From Sderot to Qalandiya: A possible path to peace
I’ve just returned from a brief trip to Sderot, touring the city and meeting the people there. Speaking with families who, only days ago, were forced into bunkers with their babies and toddlers, I felt the awful cost of the Israeli-Palestinian conflict more potently than I ever have before. The Gaza Strip is less than a mile away from Sderot, and residents have 15 seconds to grab their children and make it to the nearest bomb shelter.
I think all sides must face the reality that this corrosive status quo cannot continue. Hawk or dove, Palestinian or Israeli, right-wing Jew or left-wing Jew — it is imperative that we find solutions to this complex and deep-rooted problem.
Now, it is absolutely true that some parts of the conflict will be much more difficult to resolve than others. Sadly for Sderot, the situation in Gaza may be last on the list. Hoping and acting for peace does not require us to be naive. For now, Gaza is too infested with terrorism and the values of violence to be fertile soil for peace. It is likely that only a complete paradigm shift in the geopolitical tenor of the region will allow for lasting change.
But it is wrong to characterize the entire Israeli-Palestinian problem by its most challenging conflict zones. The fact is that neither the hawkish demand for extreme security, nor the dovish hopes for absolutely free movement are the best solution for the entire region. It is imperative that we look for areas where we can come together and seek improvement in the status quo for all involved.
It is vital that Israel maintain the integrity of its security, keeping its citizens safe from terror. But in many cases, conditions can be changed so that security is maintained in a dignified and “as painless as possible” process for Palestinians.
The security checkpoint in Qalandiya is a powerful example of this. I visited the original checkpoint when I attended Yona Shem-Tov’s Encounter program, which introduces American Jewish leaders to various Palestinians who share a bit about their life and their experiences.
Please believe me when I say that the conditions there were awful. The people who passed through (most of whom were heading to their jobs in Israel) faced hours of waiting in lines every day. There were no bathroom facilities and no water. When I left Qalandiya, all I could think was, “This cannot continue.” We need the checkpoints, yes; but there is no need for the experience of using them to be so difficult.
Very recently, a new checkpoint was opened in place of the old. The facilities are large, modern, and clean. A process that once took hours now takes minutes, using biometric permits to ensure that security is not compromised. The new Qalandiya Crossing represents a massive improvement for Palestinians and Israelis alike.
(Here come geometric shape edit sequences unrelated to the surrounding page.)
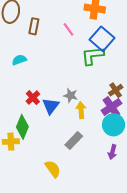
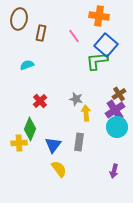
blue triangle: (51, 106) -> (53, 145), moved
gray rectangle: (74, 141) -> (79, 142), turned -36
purple arrow: (112, 152) -> (114, 171), moved

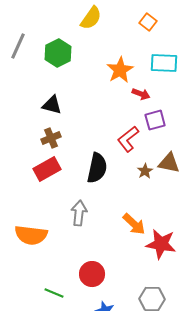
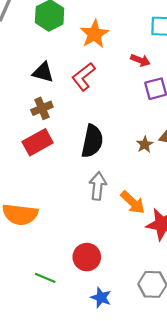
orange star: (120, 70) -> (94, 34), moved
red L-shape: (128, 139) -> (83, 77), moved
gray arrow: (79, 213) -> (98, 186), moved

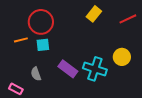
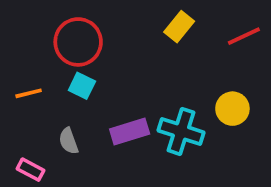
orange line: (21, 40) -> (29, 93), moved
cyan square: (43, 45) -> (82, 86), turned 32
purple rectangle: (68, 69) -> (130, 131), turned -54

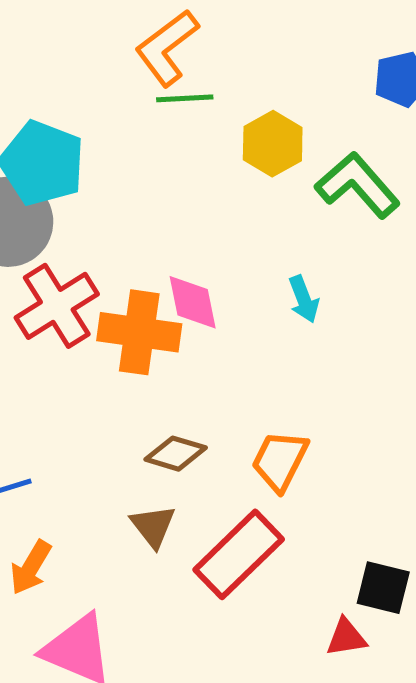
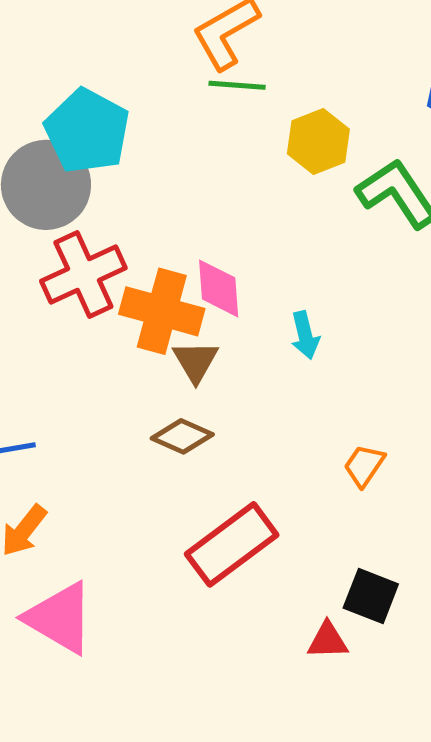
cyan arrow: (304, 299) -> (305, 335), moved
orange trapezoid: (280, 461) -> (364, 465), moved, size x0.7
brown triangle: (153, 526) -> (196, 361), moved

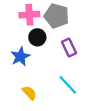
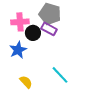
pink cross: (29, 15) -> (20, 22), moved
purple rectangle: (69, 47) -> (49, 29), moved, turned -35

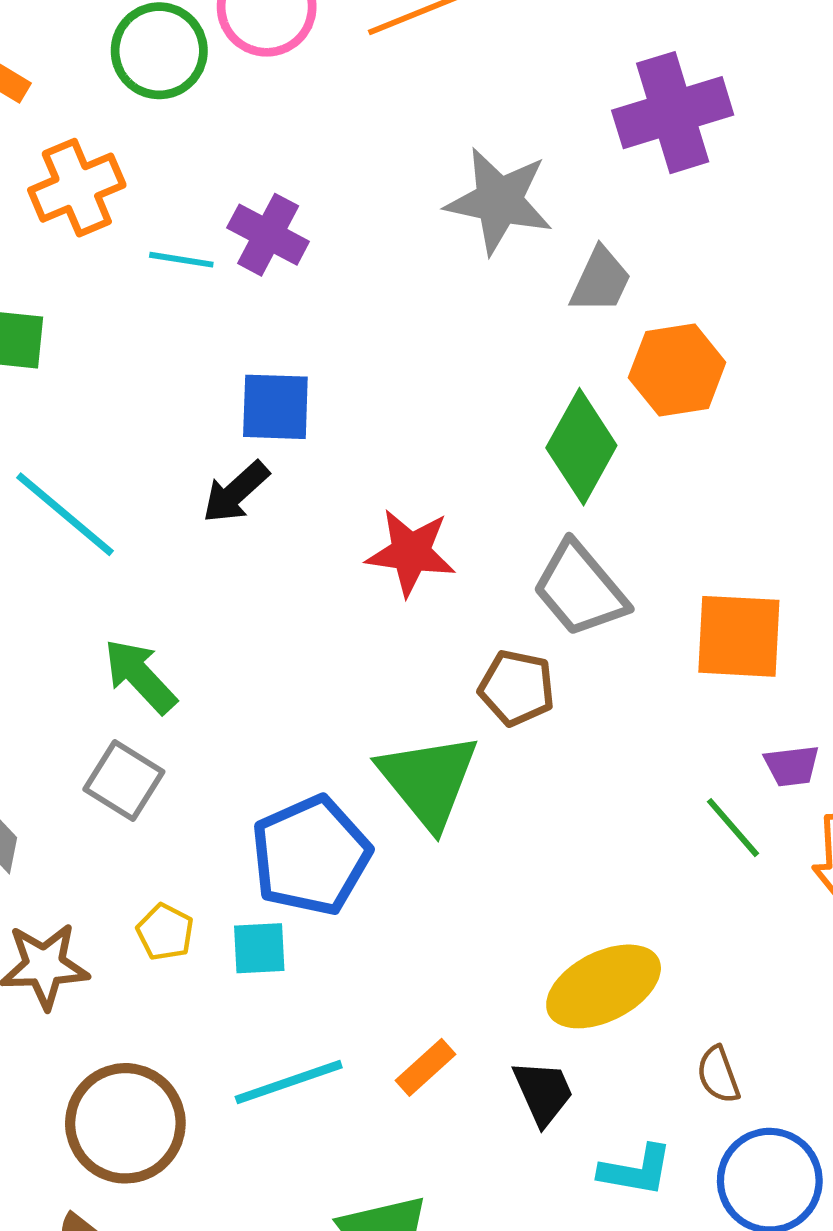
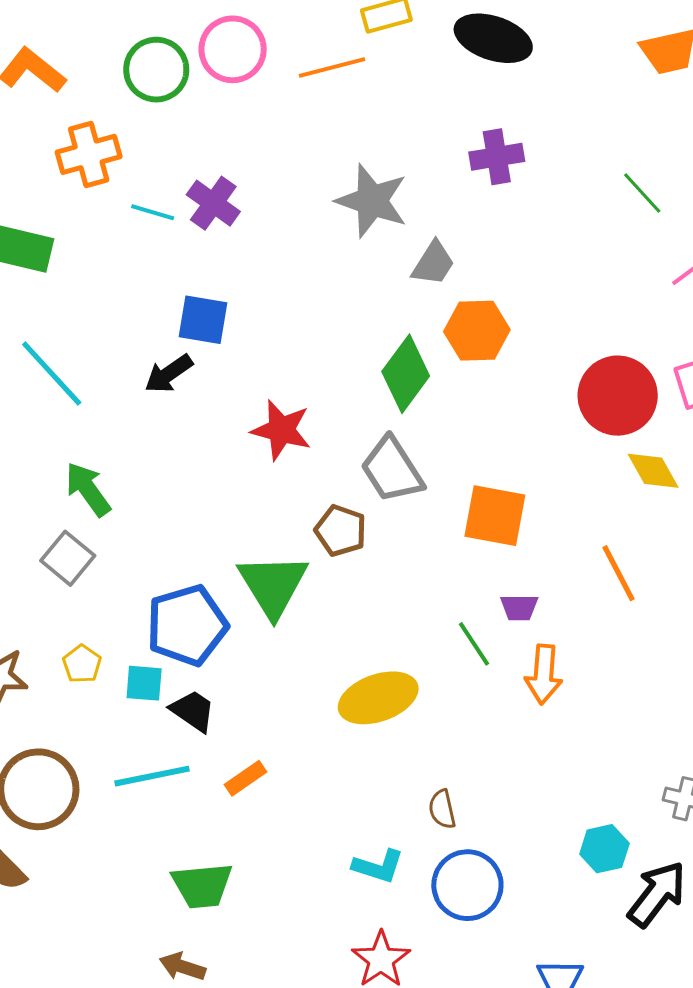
purple cross: (673, 113) -> (497, 157), size x0.7
yellow ellipse: (604, 986) -> (378, 698), moved
black trapezoid: (543, 1092) -> (193, 711), moved, turned -39

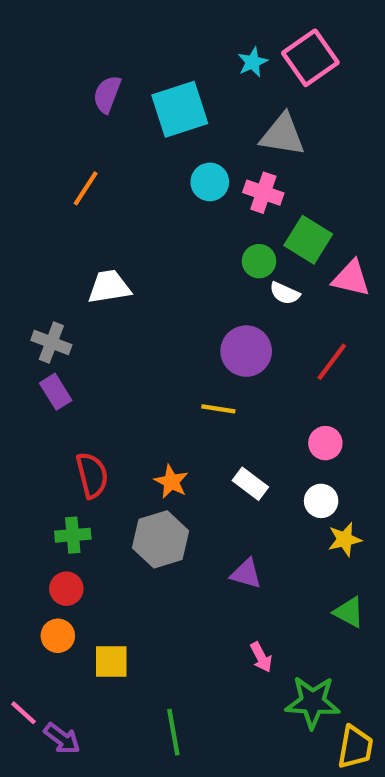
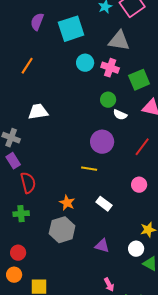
green square: (308, 240) -> (139, 80), moved, turned 35
red semicircle: (92, 475) -> (28, 183), moved
white circle: (321, 501) -> (136, 249), moved
green cross: (73, 535) -> (21, 214), moved

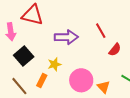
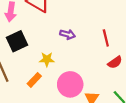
purple arrow: (66, 37) -> (68, 34), size x0.6
orange rectangle: (42, 80) -> (34, 80), moved

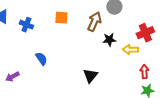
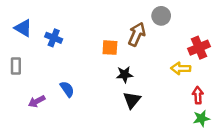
orange square: (61, 18) -> (110, 48), moved
black star: (109, 40) -> (125, 74), moved
blue semicircle: (41, 59) -> (67, 89), moved

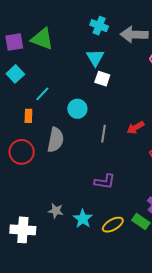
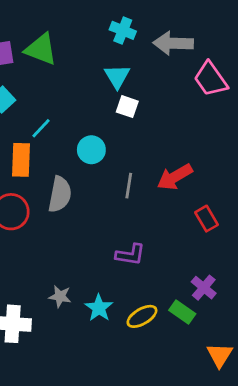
orange rectangle: (28, 116) -> (21, 160), size x1.6
red arrow: (135, 128) -> (175, 177), size x1.4

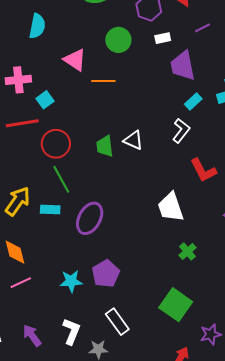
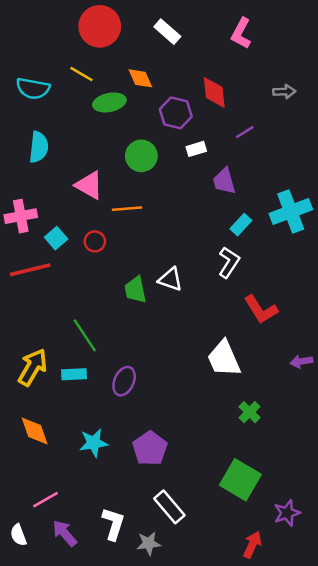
purple trapezoid: (183, 66) -> (224, 181), size x0.7
red circle: (56, 144) -> (95, 241), moved, size x0.6
purple ellipse: (90, 218) -> (124, 381), size x0.7
cyan star: (71, 281) -> (94, 443), moved
pink line: (21, 283) -> (45, 500), moved

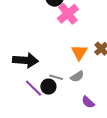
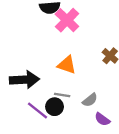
orange triangle: (79, 52) -> (67, 65), moved, turned -36
gray semicircle: (77, 77) -> (90, 100), moved

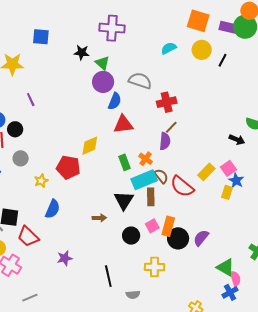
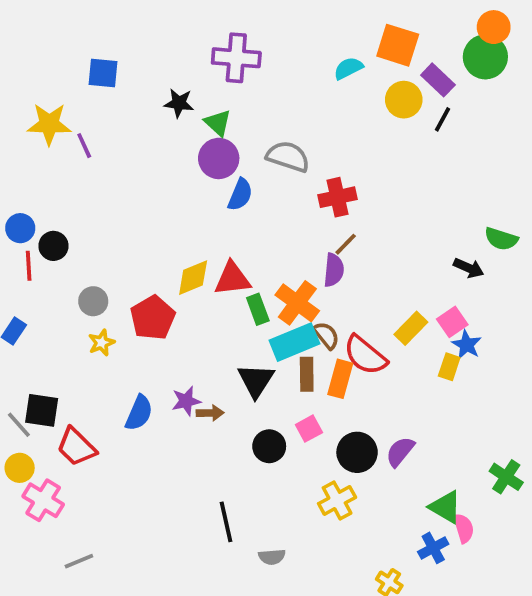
purple rectangle: (228, 27) -> (438, 80), moved, turned 30
cyan semicircle: (169, 48) -> (348, 68), moved
purple line: (31, 100) -> (84, 146), moved
red triangle: (123, 124) -> (232, 279), moved
gray circle: (21, 158) -> (93, 301), moved
orange cross: (146, 159) -> (297, 303), size x1.6
red pentagon: (68, 167) -> (153, 318), turned 30
blue semicircle: (53, 209) -> (139, 413), moved
orange rectangle: (168, 226) -> (340, 379), moved
purple star: (65, 258) -> (186, 401), moved
yellow cross: (154, 267) -> (337, 500), moved, turned -30
blue cross: (230, 292) -> (433, 548), moved

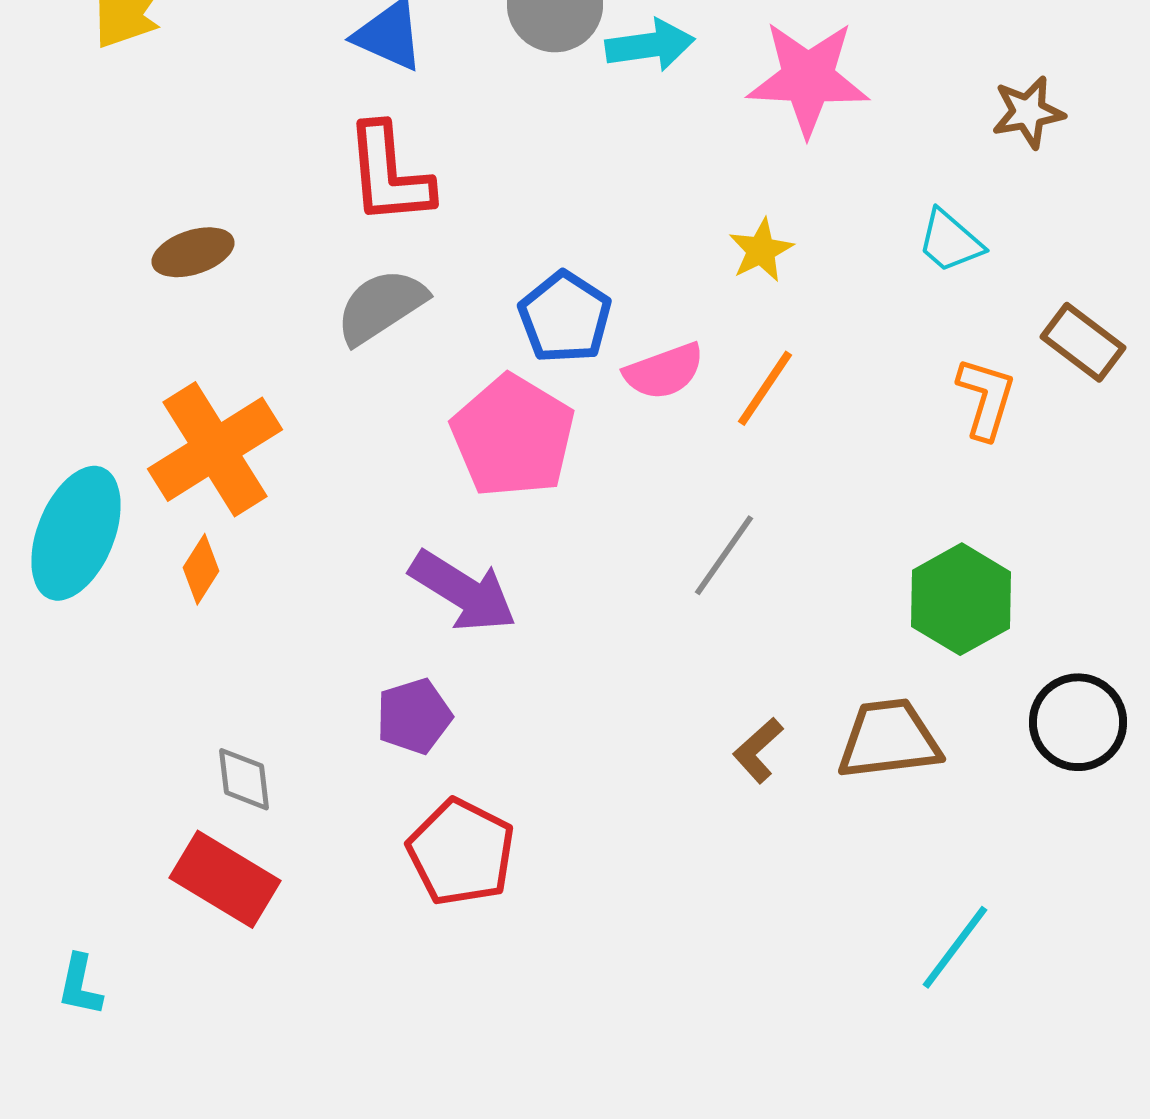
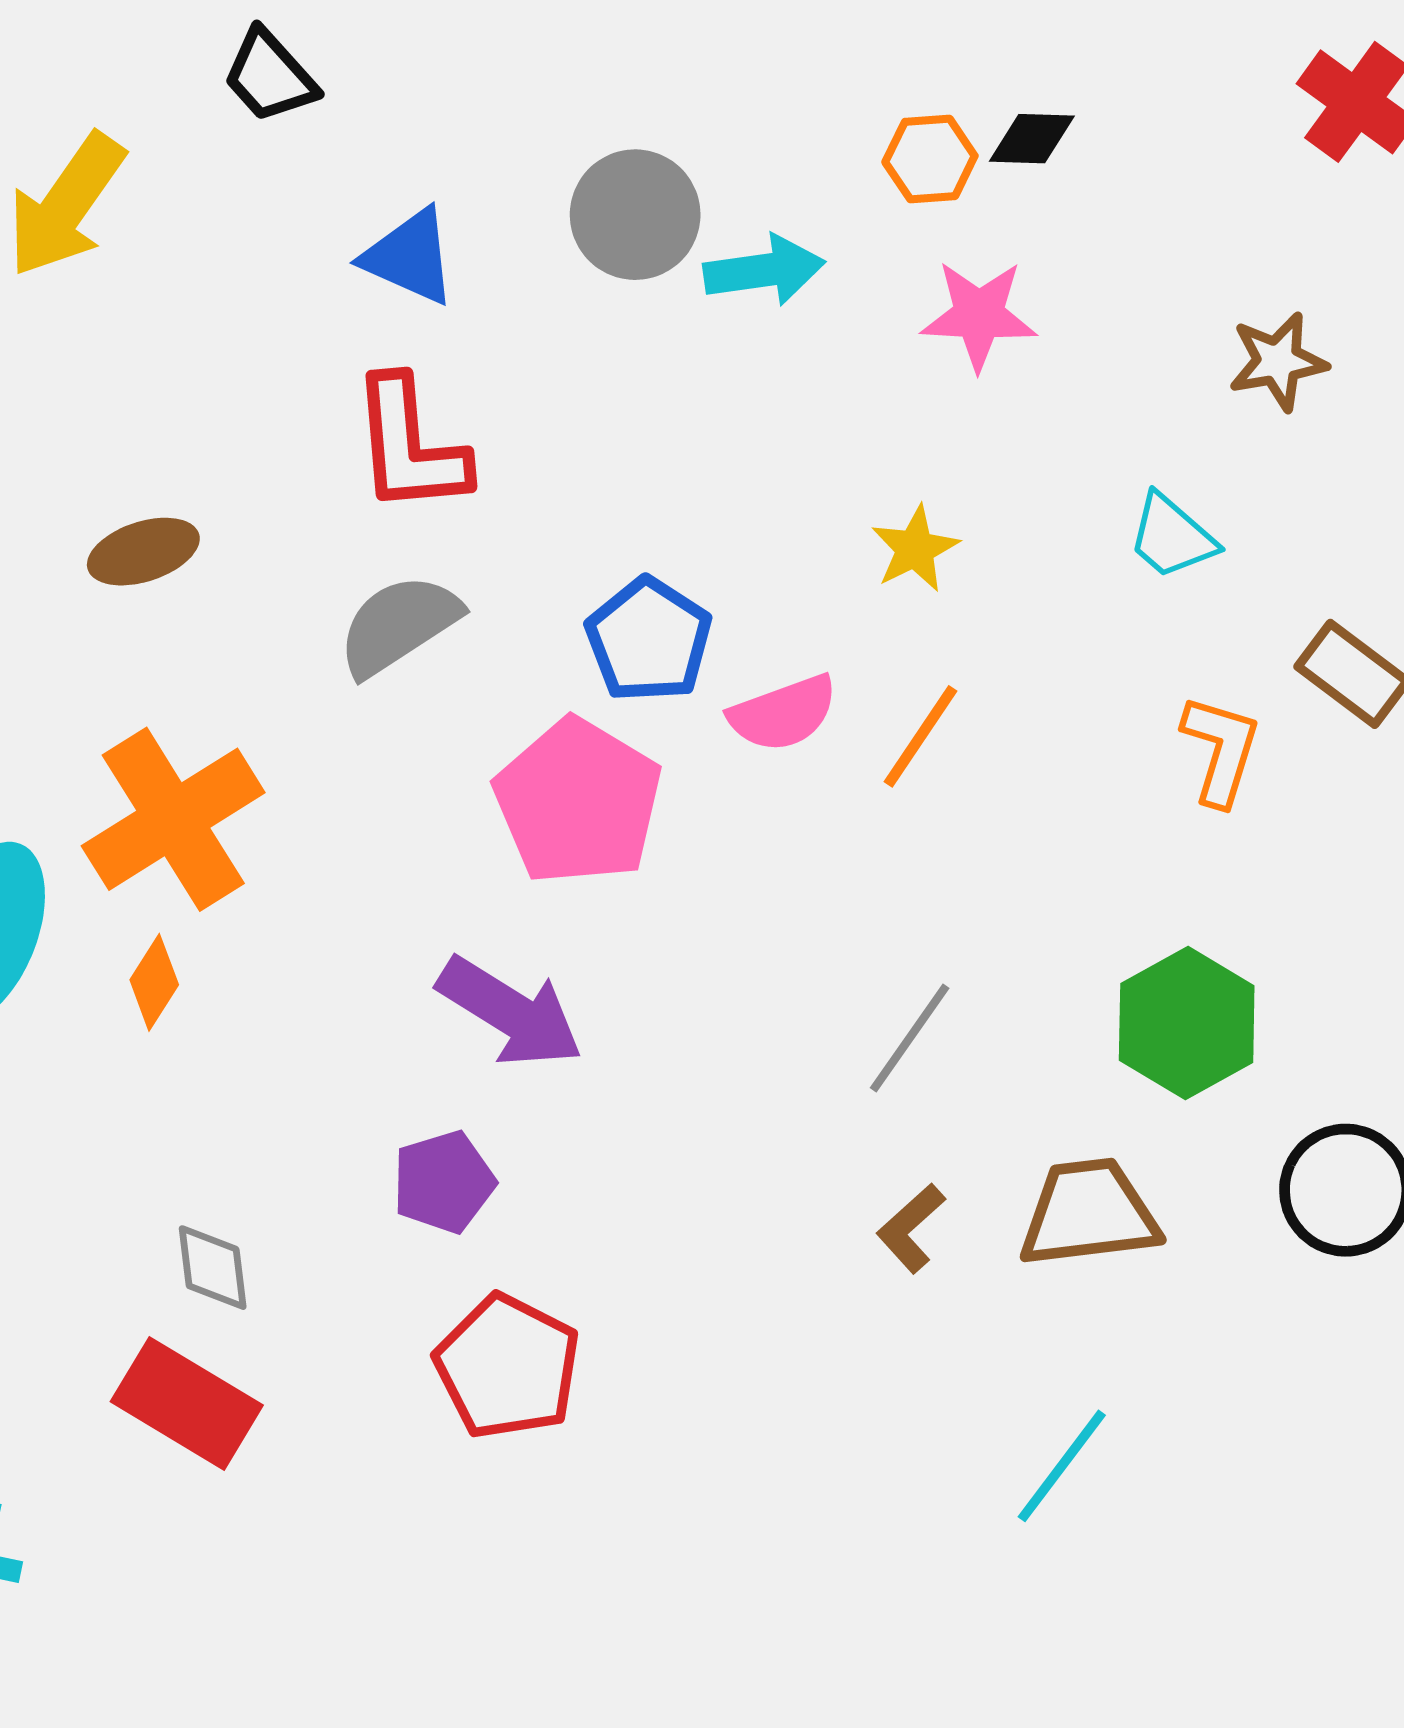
pink star: (808, 78) -> (979, 315), size x0.7
gray line: (724, 555) -> (910, 1038), moved
cyan line: (955, 947) -> (1062, 1466), moved

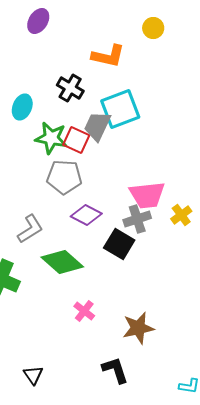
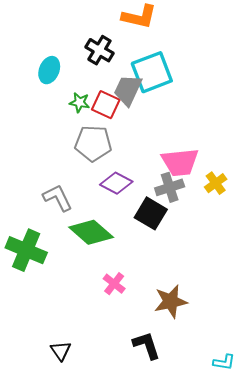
green star: (51, 138) -> (80, 103), size x0.6
gray L-shape: (30, 229) -> (58, 198), turned -84

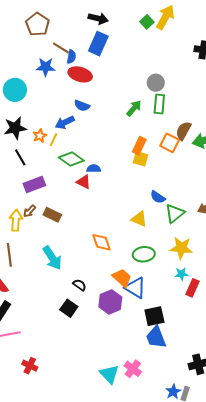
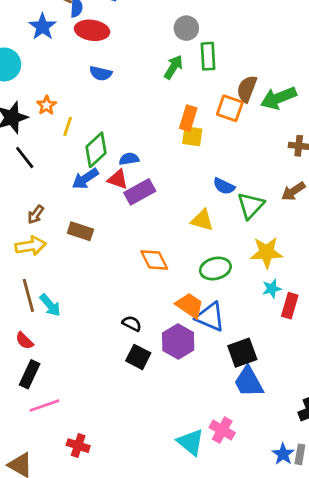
blue star: (46, 67) -> (43, 27), turned -30
gray circle: (156, 83) -> (186, 28), moved
blue arrow: (65, 122) -> (85, 179), moved
orange star: (40, 136) -> (46, 105), moved
green diamond: (71, 159) -> (96, 150), turned -70
purple rectangle: (34, 184) -> (140, 192), moved
brown arrow: (29, 211) -> (36, 215), moved
yellow arrow: (16, 220) -> (31, 246), turned 85
cyan arrow: (52, 258) -> (50, 305), moved, size x0.7
black square: (69, 308) -> (138, 357), moved

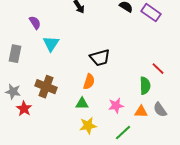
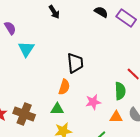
black trapezoid: (100, 58) -> (75, 63), turned -80
brown cross: (46, 87) -> (24, 114), moved
pink star: (116, 106) -> (93, 102), moved

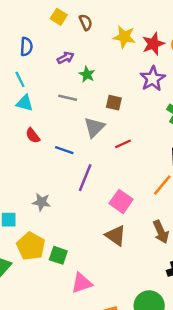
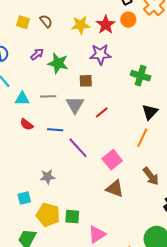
green star: (87, 74) -> (58, 63), size x1.5
purple star: (153, 79) -> (100, 54), moved, turned -30
gray line: (68, 98) -> (48, 96), moved
cyan triangle: (25, 103) -> (22, 99), moved
purple line: (85, 178) -> (78, 148), turned -50
pink square: (121, 201) -> (112, 160), turned 30

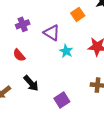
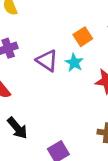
cyan star: (66, 51) -> (74, 63), moved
Not everyone sees it this way. Some Palestinian activists reject the new facility on the grounds that the checkpoint exists at all. Some Israeli security-hawks object to money spent on changing necessary infrastructure. Others refuse to recognize this as a positive step taken by Prime Minister Netanyahu, preferring to stick to constant criticism of his government.
But if you can’t see and acknowledge the new checkpoint as a positive step, I must wonder if you truly want peace. You don’t have to feel it is sufficient. But ignoring the progress — and not genuinely crediting the prime minister — will only exacerbate the hyper-polarization that makes this conflict so difficult to address.
Extremes on both sides can find reasons to be unhappy, but if there is truly the desire for a peaceful resolution, the new Qalandiya checkpoint calls for bilateral praise. While it is worthwhile to understand both sides’ objections, we all need to find the capacity to celebrate this kind of victory — an unambiguous improvement in circumstances, for all that it exists in a very imperfect reality. We can’t reject this with suspicion or on principle. We can’t allow the perfect to be the enemy of the good. It is precisely this kind of small but effective good that paves the long, difficult road to peace.
Let’s celebrate the improvement of the Qalandiya checkpoint. Let’s express gratitude to the people who made it happen, regardless of our support for their other political decisions. Let’s interrogate our tactics, while also supporting those living under terror. Do these things seem contradictory? Maybe. But they can and must exist together, at least until we can change the failing status quo, and make it so they no longer need to.